Он скорчил недовольную мину и кивнул.
– Она не захотела принять мои объяснения. Ну и пусть. Лишь понервничали, а толку никакого. Ты довольна?
– При чем тут я? Это твои личные дела с нею... Ладно, не будем вспоминать о неприятном. Да и посторонние уши здесь, – и она кивнула на дверь, за которой возились рабочие-мастера. – Есть будешь? Можно пойти на кухню.
Жан Батист с удивлением и настороженностью посмотрел на жену. Та была в оживленном настроении и ничем не показывала своего беспокойства, словно ничего не происходит. Это ему понравилось, и он согласился поужинать на кухне.

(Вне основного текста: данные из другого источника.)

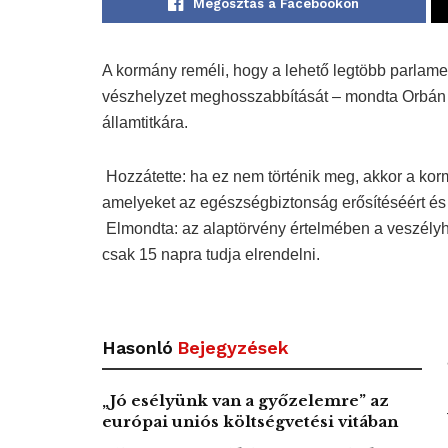
Megosztás a Facebookon
A kormány reméli, hogy a lehető legtöbb parlamen
vészhelyzet meghosszabbítását – mondta Orbán B
államtitkára.
Hozzátette: ha ez nem történik meg, akkor a kor
amelyeket az egészségbiztonság erősítéséért é
Elmondta: az alaptörvény értelmében a veszélyhe
csak 15 napra tudja elrendelni.
Hasonló
Bejegyzések
„Jó esélyünk van a győzelemre” az
európai uniós költségvetési vitában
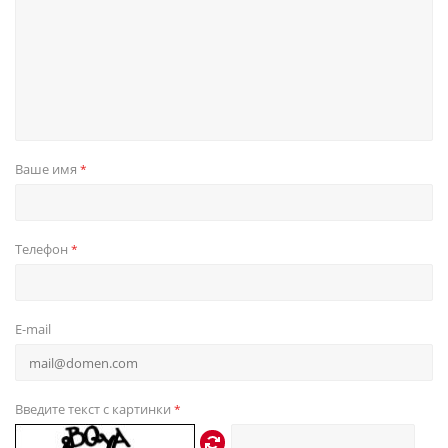
Ваше имя
*
Телефон
*
E-mail
Введите текст с картинки
*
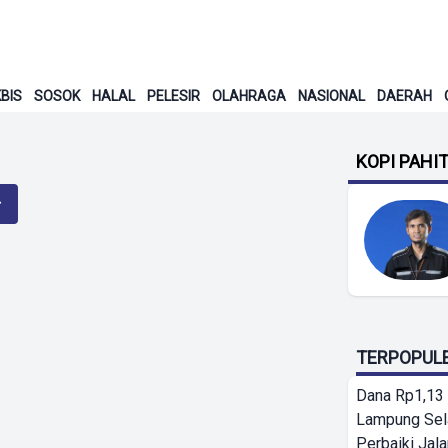
BIS
SOSOK
HALAL
PELESIR
OLAHRAGA
NASIONAL
DAERAH
KOPI PAHI
TERPOPUL
Dana Rp1,13 
Lampung Sel
Perbaiki Jala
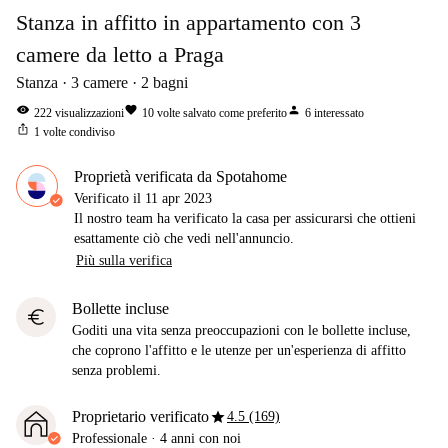
Stanza in affitto in appartamento con 3
camere da letto a Praga
Stanza
3
camere
2
bagni
visibility
favorite
person
222
visualizzazioni
10
volte salvato come preferito
6
interessato
ios_share
1
volte condiviso
Proprietà verificata da Spotahome
Verificato il
11 apr 2023
Il nostro team ha verificato la casa per assicurarsi che ottieni
esattamente ciò che vedi nell'annuncio.
Più sulla verifica
Bollette incluse
euro
Goditi una vita senza preoccupazioni con le bollette incluse,
che coprono l'affitto e le utenze per un'esperienza di affitto
senza problemi.
star
Proprietario verificato
4.5 (169)
Professionale
·
4 anni
con noi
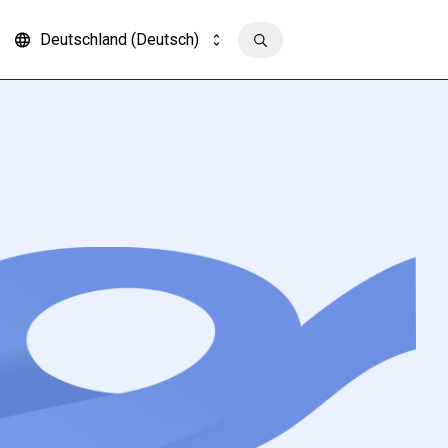
Deutschland (Deutsch)
Kontakt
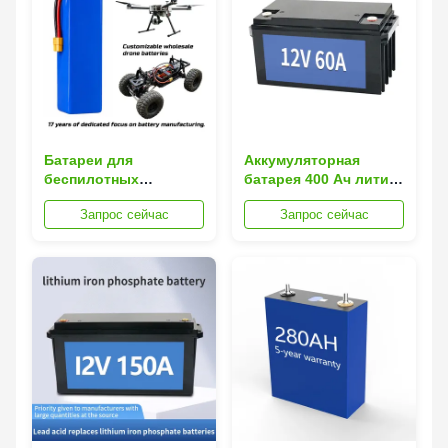
Батареи для
Аккумуляторная
беспилотных
батарея 400 Ач литий-
летательных
ионный аккумулятор
Запрос сейчас
Запрос сейчас
аппаратов FPV из
48 В Lifepo4 для
полимера с
электровелосипедов
опционами 22,2V-
и хранения солнечной
88,8V и высокой
энергии
скоростью разряда
для оптимальной
производительности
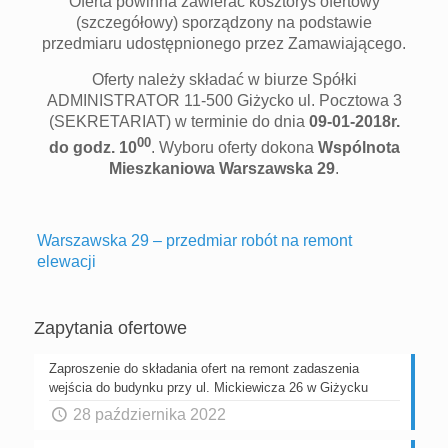
Oferta powinna zawierać kosztorys ofertowy
(szczegółowy) sporządzony na podstawie
przedmiaru udostępnionego przez Zamawiającego.
Oferty należy składać w biurze Spółki
ADMINISTRATOR 11-500 Giżycko ul. Pocztowa 3
(SEKRETARIAT) w terminie do dnia
09-01-2018r.
00
do godz. 10
. Wyboru oferty dokona
Wspólnota
Mieszkaniowa Warszawska 29
.
Warszawska 29 – przedmiar robót na remont
elewacji
Zapytania ofertowe
Zaproszenie do składania ofert na remont zadaszenia
wejścia do budynku przy ul. Mickiewicza 26 w Giżycku
28 października 2022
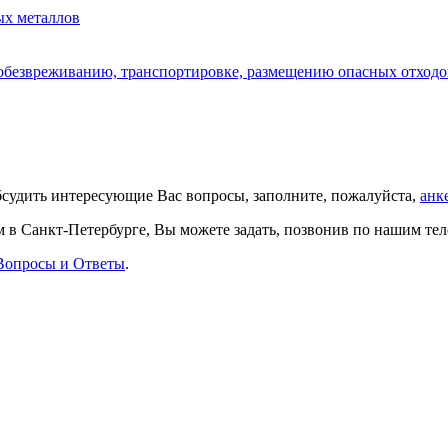
ых металлов
 обезвреживанию, транспортировке, размещению опасных отходо
обсудить интересующие Вас вопросы, заполните, пожалуйста,
анк
 в Санкт-Петербурге, Вы можете задать, позвонив по нашим те
Вопросы и Ответы
.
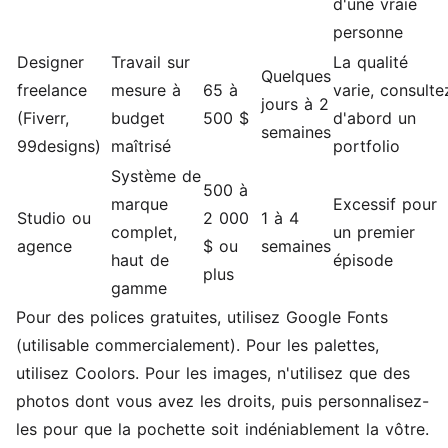
d'une vraie
personne
Designer
Travail sur
La qualité
Quelques
freelance
mesure à
65 à
varie, consulte
jours à 2
(Fiverr,
budget
500 $
d'abord un
semaines
99designs)
maîtrisé
portfolio
Système de
500 à
marque
Excessif pour
Studio ou
2 000
1 à 4
complet,
un premier
agence
$ ou
semaines
haut de
épisode
plus
gamme
Pour des polices gratuites, utilisez Google Fonts
(utilisable commercialement). Pour les palettes,
utilisez Coolors. Pour les images, n'utilisez que des
photos dont vous avez les droits, puis personnalisez-
les pour que la pochette soit indéniablement la vôtre.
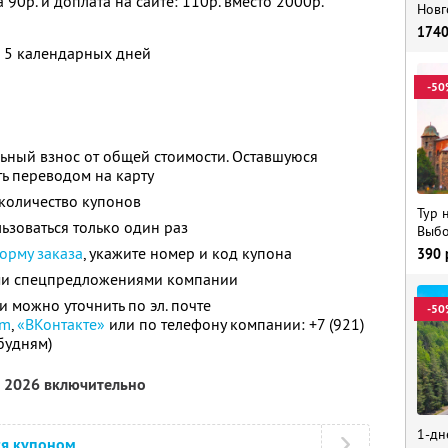
 90р. и доплата на сайте: 110р. вместо 2000р.
Новг
174
о 5 календарных дней
-50
ьный взнос от общей стоимости. Оставшуюся
ь переводом на карту
количество купонов
Тур 
зоваться только один раз
Выбо
орму заказа
, укажите номер и код купона
390
ими спецпредложениями компании
можно уточнить по эл. почте
-50
am
,
«ВКонтакте»
или по телефону компании: +7 (921)
 будням)
а 2026 включительно
1-дн
ся купоном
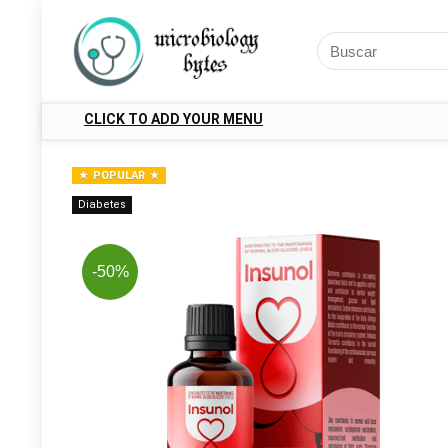
CLICK TO ADD YOUR MENU
POPULAR
Diabetes
-50%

Потом они обошли сад, посидели на скамейке и полюбовались закатом. Солнце раскрасило горизонт, прикрытый деревьями и крышами домов. Заверещали цикады, послышался комариный зуд. Молчали, погруженные в свои сокровенные мысли. Жан мельком взглянул на спокойное лицо Чениты, и вдруг почувствовал теплоту к этой девчонке. Её спокойствие и ненавязчивость как-то располагали к себе. Никаких упреков, намеков на невнимание не было и в помине. И вдруг спросил ее:
– Ты на самом деле не беспокоишься о моих отношениях с Ленорой? Или притворяешься такой? А Режина?